While I don’t use Slack for work, I am in several professional networking Slack groups. By simply being active, helpful, and keeping an ear on a few groups, I’ve built several relationships that eventually led to clients.

My plan this year is to find a way to scale this up a bit. There are dozens of good Slack communities for our niche, so if I can find a way to monitor them for relevant conversations, I might be able to make this a more reliable channel.

The takeaway: I think Slack is better as a professional networking tool than a work tool.

6. Twitter (6%)

I’ve been pretty active on Twitter for over a decade now. Once I started writing more, I got more active and like Linkedin, found it to be a good place to source leads and share content.

Both clients I’ve found through Twitter were inbound, but I’ve had some conversations using outbound too. Typically, the pattern is that someone mentions me when another person asks about hiring a technical blogger or writer.

The takeaway: Your followers want to be helpful, so turn them into lead sourcers on Twitter.

7. Email Newsletters (6%)

I run a few email newsletters now with over 3,000 subscribers now, but given how specific Draft.dev’s services are, it hasn’t been a huge source of new deals.

I tried advertising in two industry email newsletters last month and just closed our first deal as a result of those ads. This ended up being a great ROI, so I plan to do more of this as we grow.

The takeaway: Email newsletters are a great captive audience, and advertising in small, niche newsletters can be extremely cost-effective.

8. Cold Emails (3%)

I ran one cold email campaign in December. I sent 100 personalized emails over the course of two days to companies that are in our target market. From those efforts, I got one client.

This is actually not bad as cold email goes, but I’ve noticed that clients coming in from a cold email are the most skeptical.

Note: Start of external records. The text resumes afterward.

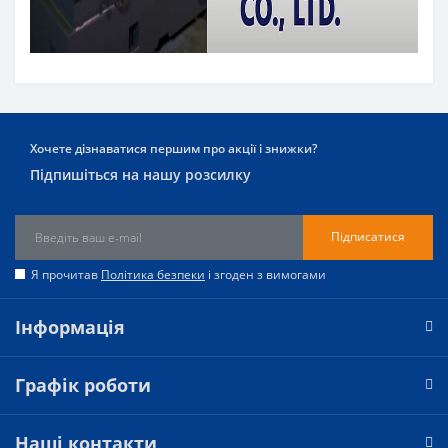
Хочете дізнаватися першим про акції і знижки?
Підпишіться на нашу розсилку
Підписатися
Я прочитав
Політика безпеки
і згоден з вимогами
Інформація
Графік роботи
Наші контакти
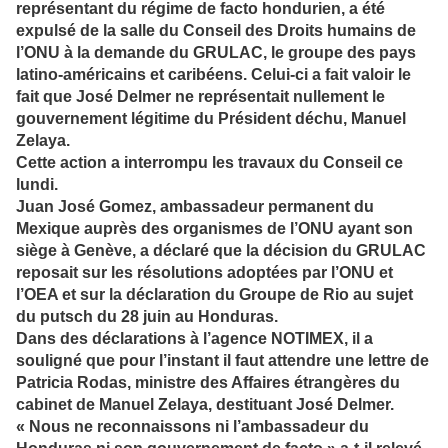
représentant du régime de facto hondurien, a été
expulsé de la salle du Conseil des Droits humains de
l’ONU à la demande du GRULAC, le groupe des pays
latino-américains et caribéens. Celui-ci a fait valoir le
fait que José Delmer ne représentait nullement le
gouvernement légitime du Président déchu, Manuel
Zelaya.
Cette action a interrompu les travaux du Conseil ce
lundi.
Juan José Gomez, ambassadeur permanent du
Mexique auprès des organismes de l’ONU ayant son
siège à Genève, a déclaré que la décision du GRULAC
reposait sur les résolutions adoptées par l’ONU et
l’OEA et sur la déclaration du Groupe de Rio au sujet
du putsch du 28 juin au Honduras.
Dans des déclarations à l’agence NOTIMEX, il a
souligné que pour l’instant il faut attendre une lettre de
Patricia Rodas, ministre des Affaires étrangères du
cabinet de Manuel Zelaya, destituant José Delmer.
« Nous ne reconnaissons ni l’ambassadeur du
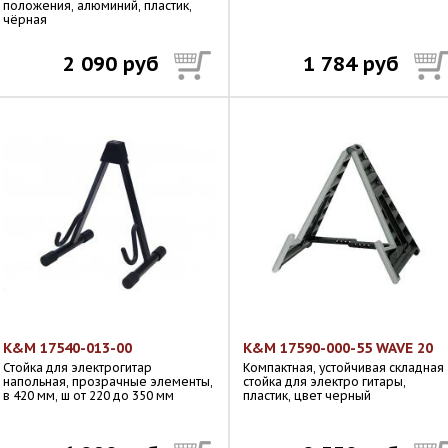
положения, алюминий, пластик,
чёрная
2 090 руб
1 784 руб
K&M 17540-013-00
K&M 17590-000-55 WAVE 20
Стойка для электрогитар
Компактная, устойчивая складная
напольная, прозрачные элементы,
стойка для электро гитары,
в 420 мм, ш от 220 до 350 мм
пластик, цвет черный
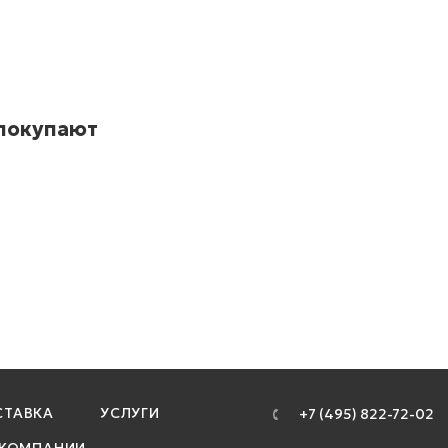
 покупают
ТАВКА
УСЛУГИ
+7 (495) 822-72-02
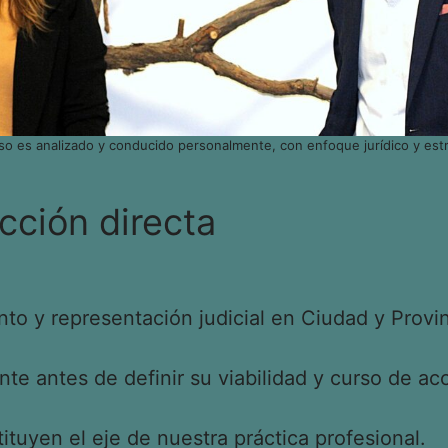
so es analizado y conducido personalmente, con enfoque jurídico y estr
cción directa
o y representación judicial en Ciudad y Provin
e antes de definir su viabilidad y curso de acc
tituyen el eje de nuestra práctica profesional.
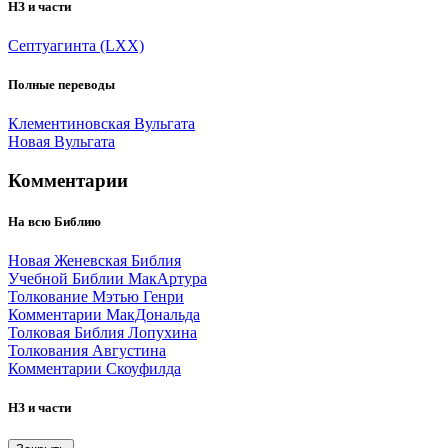
НЗ и части
Септуагинта (LXX)
Полные переводы
Клементиновская Вульгата
Новая Вульгата
Комментарии
На всю Библию
Новая Женевская Библия
Учебной Библии МакАртура
Толкование Мэтью Генри
Комментарии МакДональда
Толковая Библия Лопухина
Толкования Августина
Комментарии Скоуфилда
НЗ и части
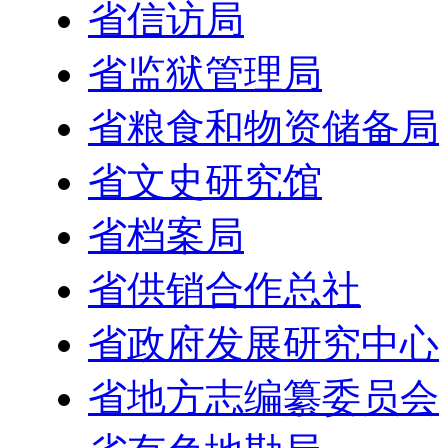
省信访局
省监狱管理局
省粮食和物资储备局
省文史研究馆
省档案局
省供销合作总社
省政府发展研究中心
省地方志编纂委员会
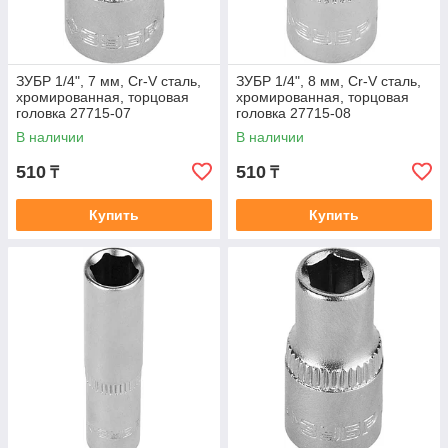
ЗУБР 1/4", 7 мм, Cr-V сталь,
ЗУБР 1/4", 8 мм, Cr-V сталь,
хромированная, торцовая
хромированная, торцовая
головка 27715-07
головка 27715-08
В наличии
В наличии
510
510
₸
₸
Купить
Купить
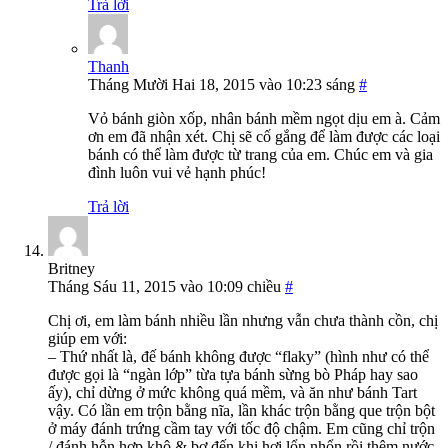
Trả lời
Thanh
Tháng Mười Hai 18, 2015 vào 10:23 sáng
#
Vỏ bánh giòn xốp, nhân bánh mềm ngọt dịu em à. Cảm
ơn em đã nhận xét. Chị sẽ cố gắng để làm được các loại
bánh có thể làm được từ trang của em. Chúc em và gia
đình luôn vui vẻ hạnh phúc!
Trả lời
Britney
Tháng Sáu 11, 2015 vào 10:09 chiều
#
Chị ơi, em làm bánh nhiều lần nhưng vẫn chưa thành cồn, chị
giúp em với:
– Thứ nhất là, đế bánh không được “flaky” (hình như có thể
được gọi là “ngàn lớp” từa tựa bánh sừng bò Pháp hay sao
ấy), chỉ dừng ở mức không quá mềm, và ăn như bánh Tart
vậy. Có lần em trộn bằng nĩa, lần khác trộn bằng que trộn bột
ở máy đánh trứng cầm tay với tốc độ chậm. Em cũng chỉ trộn
/ đánh hỗn hợp khô & bơ đến khi hơi lổn nhổn rồi thêm nước,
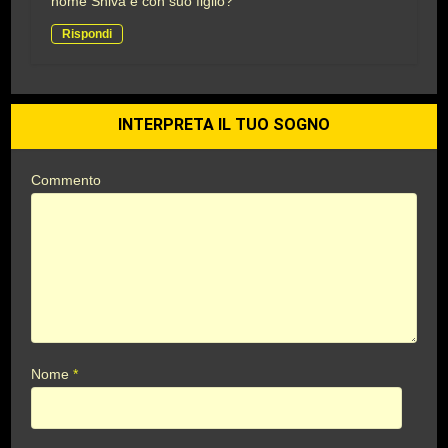
nome Shiva e con suo figlio?
Rispondi
INTERPRETA IL TUO SOGNO
Commento
Nome
*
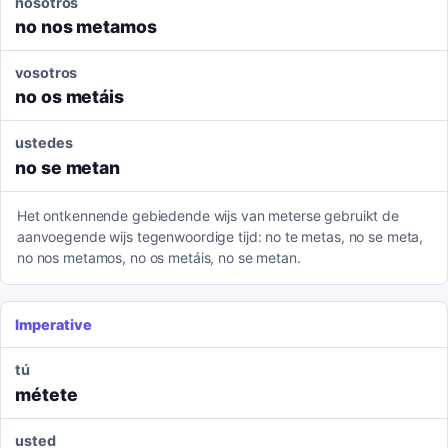
nosotros
no nos metamos
vosotros
no os metáis
ustedes
no se metan
Het ontkennende gebiedende wijs van meterse gebruikt de
aanvoegende wijs tegenwoordige tijd: no te metas, no se meta,
no nos metamos, no os metáis, no se metan.
Imperative
tú
métete
usted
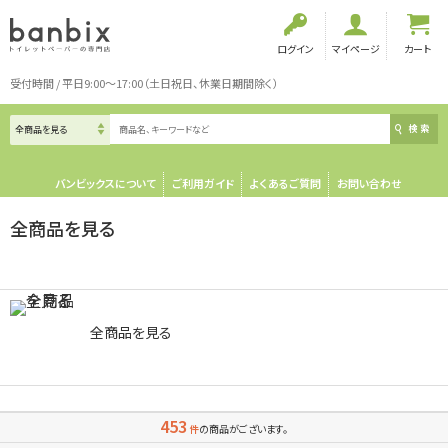
ログイン
マイページ
カート
受付時間 / 平日9:00～17:00（土日祝日、休業日期間除く）
検索
バンビックスについて
ご利用ガイド
よくあるご質問
お問い合わせ
全商品を見る
全商品を見る
453
件
の商品がございます。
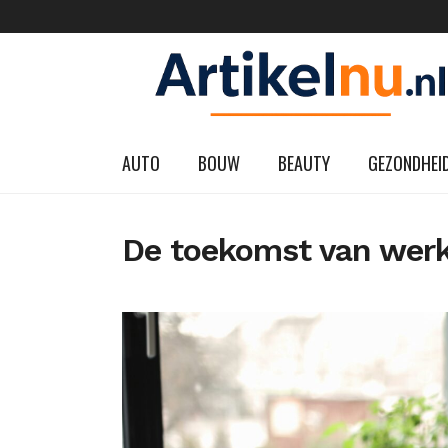
AUTO
BOUW
BEAUTY
GEZONDHEI
De toekomst van werk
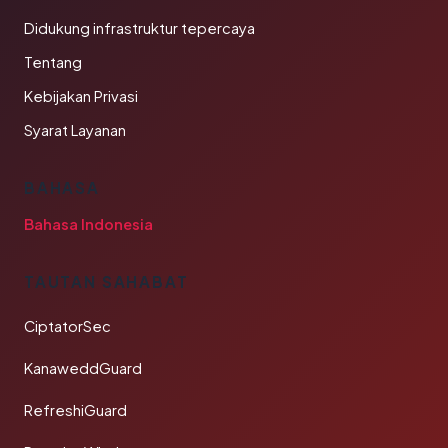
Didukung infrastruktur tepercaya
Tentang
Kebijakan Privasi
Syarat Layanan
BAHASA
Bahasa Indonesia
TAUTAN SAHABAT
CiptatorSec
KanaweddGuard
RefreshiGuard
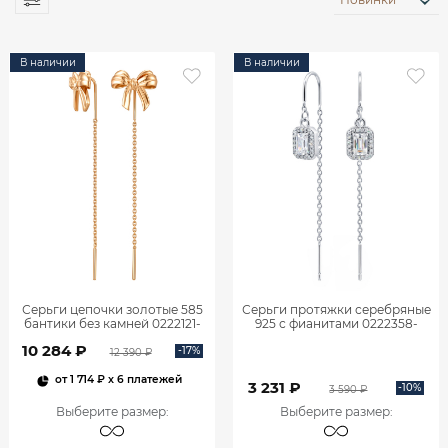
В наличии
В наличии
Серьги цепочки золотые 585
Серьги протяжки серебряные
бантики без камней 0222121-
925 с фианитами 0222358-
00240
00775
10 284 ₽
-17%
12 390 ₽
от
1 714 ₽
x 6 платежей
3 231 ₽
-10%
3 590 ₽
Выберите размер
:
Выберите размер
:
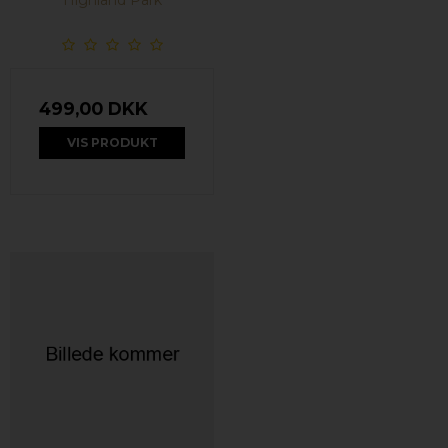
Highland Park
499,00 DKK
VIS PRODUKT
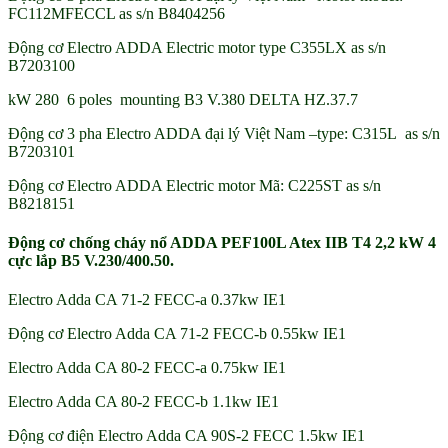
FC112MFECCL as s/n B8404256
Động cơ Electro ADDA Electric motor type C355LX as s/n
B7203100
kW 280 6 poles mounting B3 V.380 DELTA HZ.37.7
Động cơ 3 pha Electro ADDA đại lý Việt Nam –type: C315L as s/n
B7203101
Động cơ Electro ADDA Electric motor Mã: C225ST as s/n
B8218151
Động cơ chống cháy nổ ADDA PEF100L Atex IIB T4 2,2 kW 4
cực lắp B5 V.230/400.50.
Electro Adda CA 71-2 FECC-a 0.37kw IE1
Động cơ Electro Adda CA 71-2 FECC-b 0.55kw IE1
Electro Adda CA 80-2 FECC-a 0.75kw IE1
Electro Adda CA 80-2 FECC-b 1.1kw IE1
Động cơ điện Electro Adda CA 90S-2 FECC 1.5kw IE1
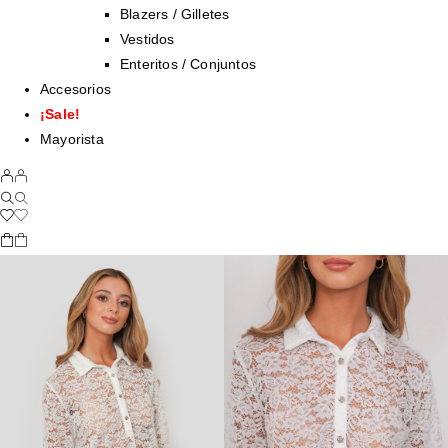
Blazers / Gilletes
Vestidos
Enteritos / Conjuntos
Accesorios
¡Sale!
Mayorista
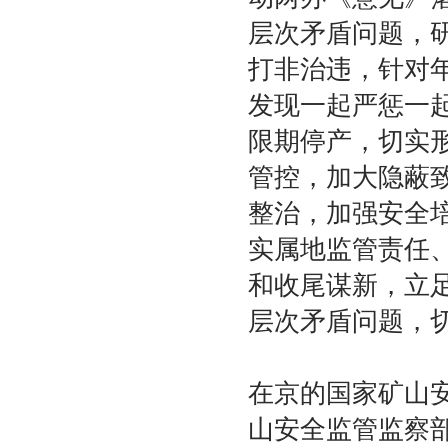
层次矛盾问题，
打非治违，针对
发现一起严惩一
限期停产，切实
管控，加大隐蔽
整治，加强安全
实属地监管责任
和收尾谋新，立
层次矛盾问题，
在京的国家矿山
山安全监管监察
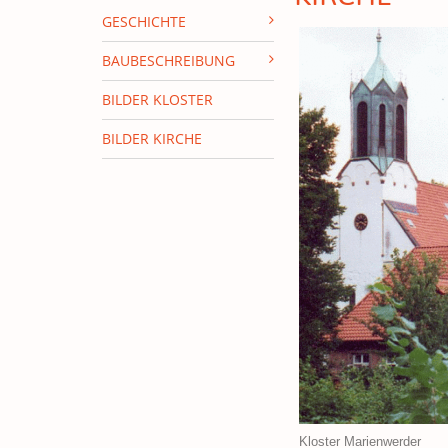
GESCHICHTE
BAUBESCHREIBUNG
BILDER KLOSTER
BILDER KIRCHE
Kloster Marienwer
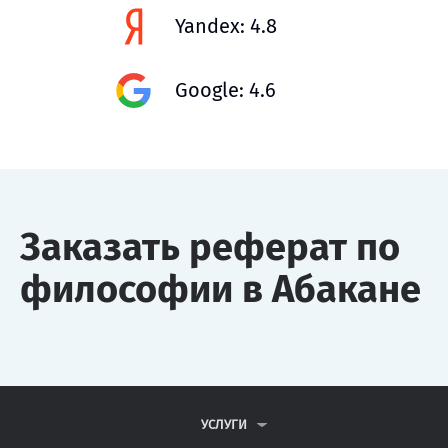
Yandex: 4.8
Google: 4.6
Заказать реферат по
философии в Абакане
УСЛУГИ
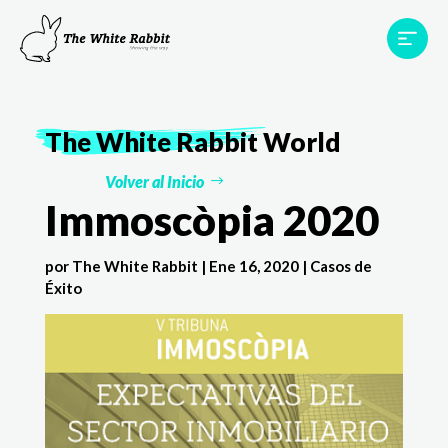
Proyectos
Testimonios
Equipo
TWR World
The White Rabbit
World
Contacto
Volver al Inicio
Immoscòpia 2020
por
The White Rabbit
|
Ene 16, 2020
|
Casos de
Éxito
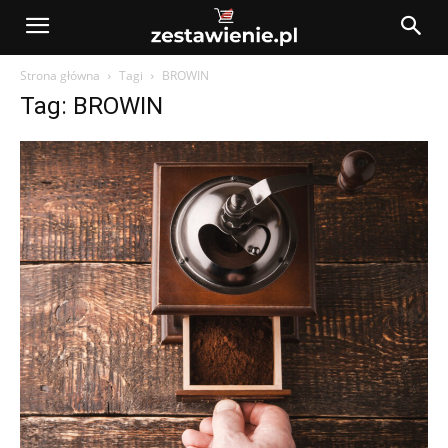
Strona główna
Tagi
BROWIN
Tag: BROWIN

They tend to want small trial runs, which are difficult to execute given the highly specific kind of content we write.

The other problem with using cold email as a growth channel is that our target market really isn’t that big. There might be 5,000 companies that are the right size and industry, and of those, some fraction will be looking for content, and an even smaller fraction want an outside vendor.

So, I’ve paused our mass email efforts for now to focus on trust-first channels like content and social media.

The takeaway: Cold email might work for smaller ticket items, but it is a hard channel to build trust on.

9. Events/Conferences (3%)

In April, I started reaching out to Meetup groups and conferences to get more involved in groups that are relevant to our target market. This channel is new, but I’ve already closed one deal and have several more in the pipeline. It seems to be working well, and I enjoy it, so I expect to scale this up in 2021.

The takeaway: Being an invited speaker will help you quickly build trust with an audience.

What’s Next?

Looking at this breakdown is both encouraging and concerning.

On one hand, it’s great that the quality and quantity of our work is helping drive growth. It’s also nice to have a lot of channels going as we aren’t overly reliant on any one of them.

On the other hand, we don’t have one of those easy “money in, sales out” type funnels. It’s really hard to predict how many new clients will come in from any of these channels at this point, and some of them won’t necessarily scale too well.

That said, my goal is to create a profitable lifestyle business here, so growth isn’t everything.

We still have a lot of opportunities to add value for our clients by offering SEO keyword research, social media collateral, and video content later this year. While doing all these things at scale will present new challenges, I’m really excited about figuring each of them out the way we’ve figured out written content at Draft.dev.